まずいことになってきた。あきら君も美香も喧嘩モードに入り、当人の由香里はこの状況に戸惑っている。

私は美香に「落ち着いて…」と声を掛け、この場を静めようとする。2人が喧嘩をしたらせっかくに話し合いの場が壊れてしまう。


「あの…今日は何でライブに来たんですか?今まで、一度も来てないですよね?」


ずっと、みんなの話を聴く側だった梨乃が落ち着いた声であきら君に質問をする。梨乃の落ち着いた口調にあきら君の気持ちが少し落ち着いたのか、興奮が治ってきた。


「由香里がデビューするって知って、一度ライブを見たくて…」


「由香里がデビューするからまた付き合いたいって思ったってことですか?」


「違う!前々から…ヨリを戻せたらって」


「でも、ずっと動かなくてデビューが決まって動くなんて由香里が困るって考えなかったんですか?アイドルに恋愛はご法度だって知ってますよね?何で、やっと決まったデビューの時期に由香里を困らせるの?」


「それは…」


あきら君は梨乃の言葉に悔しそうにし、由香里の顔を見ながら申し訳なさそうな顔をする。気づいたのだ。動くのが遅過ぎたと。


「ずっと、ライブを頑張って念願のメジャーデビューなんです。お願いです、応援をして下さい。私達はやっと夢へ走り出して、止まるつもりはないです」


「あきら…私はアイドルを頑張りたいの。やっと、夢が叶うの…」


梨乃の畳み掛けるような言葉と由香里の言葉を聞き、あきら君は項垂れる。自分の想いは叶わないと分かり落ち込んでいる。





恋は色々なものを盲目にさせる。由香里に「ごめん…」と言い、帰っていったあきら君を見て安堵しため息を吐く。
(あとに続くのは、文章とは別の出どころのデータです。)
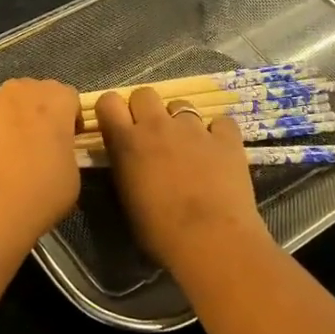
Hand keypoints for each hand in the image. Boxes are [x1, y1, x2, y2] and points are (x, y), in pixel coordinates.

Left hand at [0, 79, 82, 251]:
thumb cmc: (39, 195)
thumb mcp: (72, 175)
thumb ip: (66, 149)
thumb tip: (55, 149)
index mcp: (56, 101)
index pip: (68, 97)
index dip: (68, 118)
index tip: (65, 141)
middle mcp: (22, 91)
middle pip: (34, 92)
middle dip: (36, 112)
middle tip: (35, 144)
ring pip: (2, 100)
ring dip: (6, 116)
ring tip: (1, 149)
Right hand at [94, 87, 268, 268]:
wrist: (211, 240)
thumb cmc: (159, 231)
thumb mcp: (126, 198)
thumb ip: (124, 167)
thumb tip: (127, 158)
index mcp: (127, 141)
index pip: (108, 101)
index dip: (112, 110)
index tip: (116, 125)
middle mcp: (157, 125)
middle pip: (144, 93)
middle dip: (145, 108)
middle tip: (152, 133)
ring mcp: (194, 128)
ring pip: (181, 104)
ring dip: (180, 120)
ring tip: (188, 146)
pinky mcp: (226, 137)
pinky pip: (220, 122)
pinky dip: (217, 133)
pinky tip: (219, 152)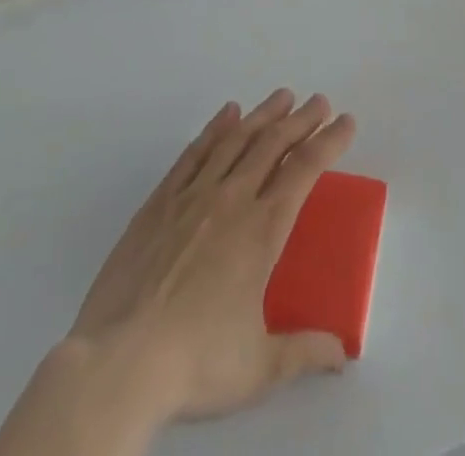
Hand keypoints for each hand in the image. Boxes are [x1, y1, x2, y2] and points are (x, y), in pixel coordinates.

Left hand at [70, 90, 356, 422]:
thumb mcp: (258, 368)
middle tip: (319, 101)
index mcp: (262, 229)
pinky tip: (227, 114)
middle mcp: (232, 199)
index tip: (346, 122)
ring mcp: (193, 195)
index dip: (329, 141)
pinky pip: (194, 153)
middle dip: (301, 119)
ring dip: (263, 114)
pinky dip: (214, 128)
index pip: (305, 169)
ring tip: (281, 97)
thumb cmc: (195, 362)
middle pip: (273, 143)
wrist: (118, 362)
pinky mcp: (160, 202)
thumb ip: (304, 352)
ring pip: (236, 139)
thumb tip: (341, 352)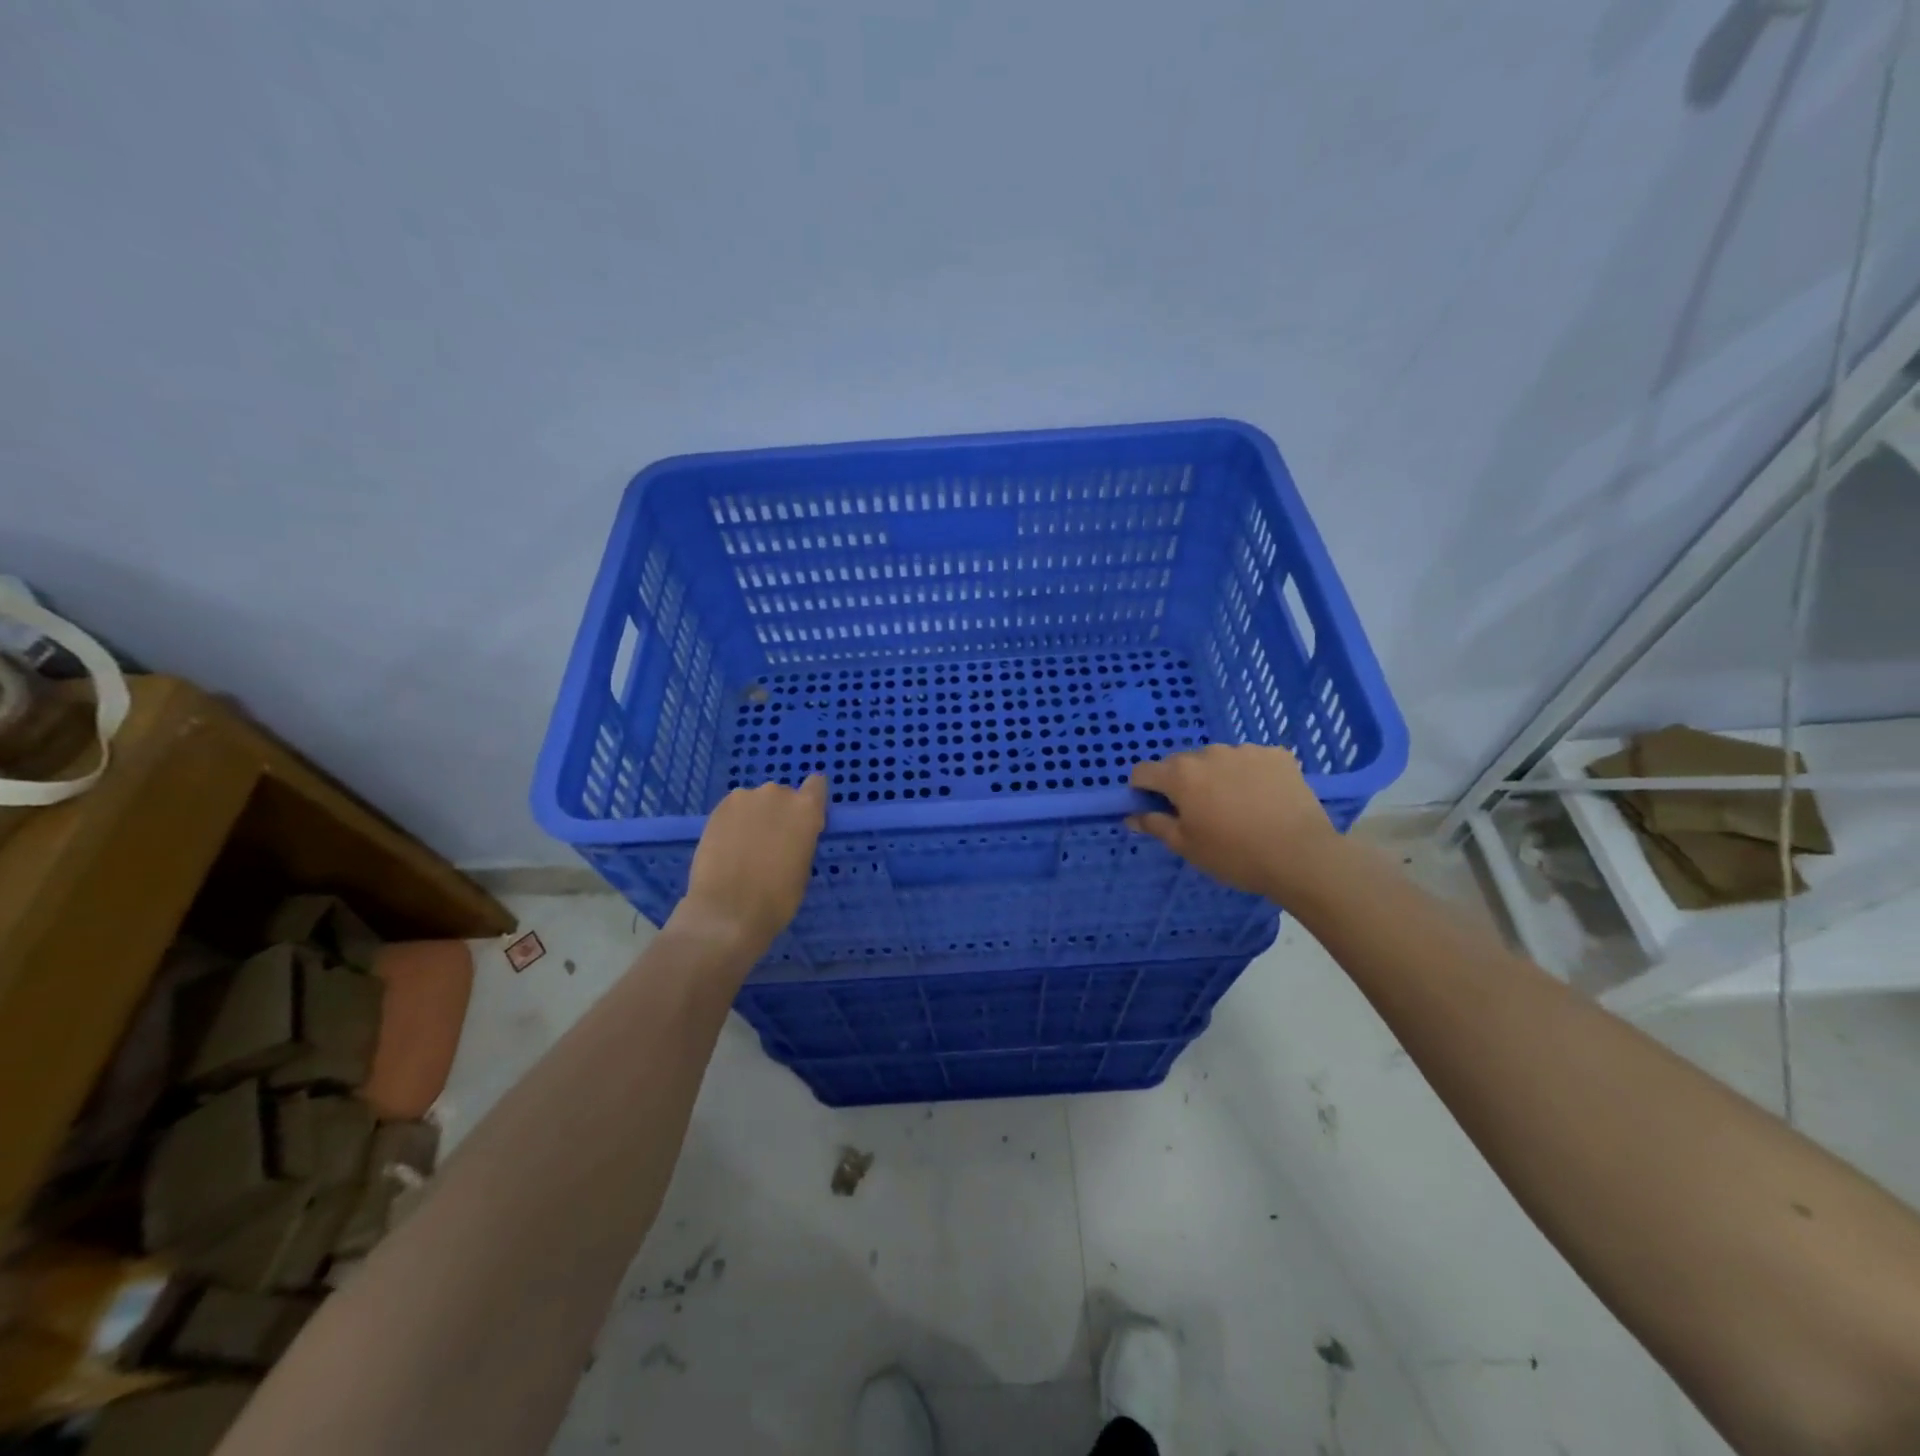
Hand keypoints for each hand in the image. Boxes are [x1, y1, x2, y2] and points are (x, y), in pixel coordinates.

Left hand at [676, 776, 827, 953]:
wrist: (727, 911)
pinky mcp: (717, 809)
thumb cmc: (778, 898)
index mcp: (806, 808)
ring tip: (744, 847)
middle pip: (783, 795)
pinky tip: (727, 847)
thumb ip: (801, 840)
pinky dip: (733, 823)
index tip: (805, 820)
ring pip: (755, 803)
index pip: (817, 785)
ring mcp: (744, 798)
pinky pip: (733, 810)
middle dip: (779, 813)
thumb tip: (790, 836)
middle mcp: (777, 794)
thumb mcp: (803, 867)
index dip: (812, 799)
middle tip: (771, 842)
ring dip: (754, 817)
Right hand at [1128, 745, 1339, 902]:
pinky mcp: (1278, 755)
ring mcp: (1246, 750)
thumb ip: (1155, 825)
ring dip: (1218, 777)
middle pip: (1182, 764)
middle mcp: (1210, 753)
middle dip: (1183, 784)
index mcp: (1181, 774)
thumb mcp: (1186, 846)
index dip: (1143, 790)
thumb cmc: (1234, 855)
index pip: (1144, 772)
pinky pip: (1252, 761)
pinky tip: (1264, 799)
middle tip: (1201, 814)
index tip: (1157, 810)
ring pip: (1218, 761)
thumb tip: (1132, 816)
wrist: (1301, 856)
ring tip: (1238, 808)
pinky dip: (1251, 775)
めちゃくちゃ疲れたし、私は何も出来なかったけど、改めて思った事がある。


恋愛は上手くいかなったり、恋愛に夢中になり盲目になるとタチが悪いってこと。

お陰で私の中にある嫌悪感が溜まっていく。やっぱり恋愛なんて私にはいらないものだ。



冬は寒さの対比が凄い。ファミレスの中が暖かった分、駅に向かう道のりでの寒さが身に染みる。私達は何度も「寒いー」と言いながら小走りで駅まで向かった。


私は駅に着くと、よっちゃんにあきら君のことを報告する。よっちゃんからすぐに「良かったー」と返事が来て、長かった1日がやっと終わると安堵できた。


でも、今日は梨乃の知らなかった一面を知り驚いた。私の中で梨乃の印象が変わり、梨乃はやっぱりアイドルだと思った。アイドルは強くならなければ生きていけない。